* _WHAT NEEDS TO BE DONE_: Find the lines below holding the word "this" and copy each of them.

* _COLLECTED MATERIAL_:
= Beginning of Section =

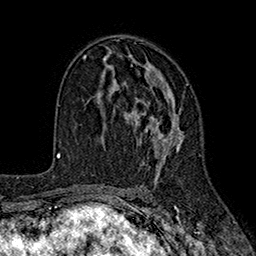
Breast MRI (dynamic contrast-enhanced), one axial slice; position 106 of 160 along the scan axis; cropped to one breast; dynamic contrast-enhanced series, time point 2 of 7 at this slice position (early post-contrast); 1.5 T; TE 2.6 ms, TR 5.6 ms; 256 × 256 image matrix, field of view 173 × 173 mm. Female patient.
Annotated regions visible in this slice (semi-automatically segmented with operator editing):
- enhancing-tissue mask used for the functional tumour volume (all voxels passing the contrast-enhancement thresholds inside the analysis volume; usually the tumour): box from (x=102, y=62) to (x=188, y=174) px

= End of Section =

* _TASK OUTPUT_:
Breast MRI (dynamic contrast-enhanced), one axial slice; position 106 of 160 along the scan axis; cropped to one breast; dynamic contrast-enhanced series, time point 2 of 7 at this slice position (early post-contrast); 1.5 T; TE 2.6 ms, TR 5.6 ms; 256 × 256 image matrix, field of view 173 × 173 mm. Female patient.
Annotated regions visible in this slice (semi-automatically segmented with operator editing):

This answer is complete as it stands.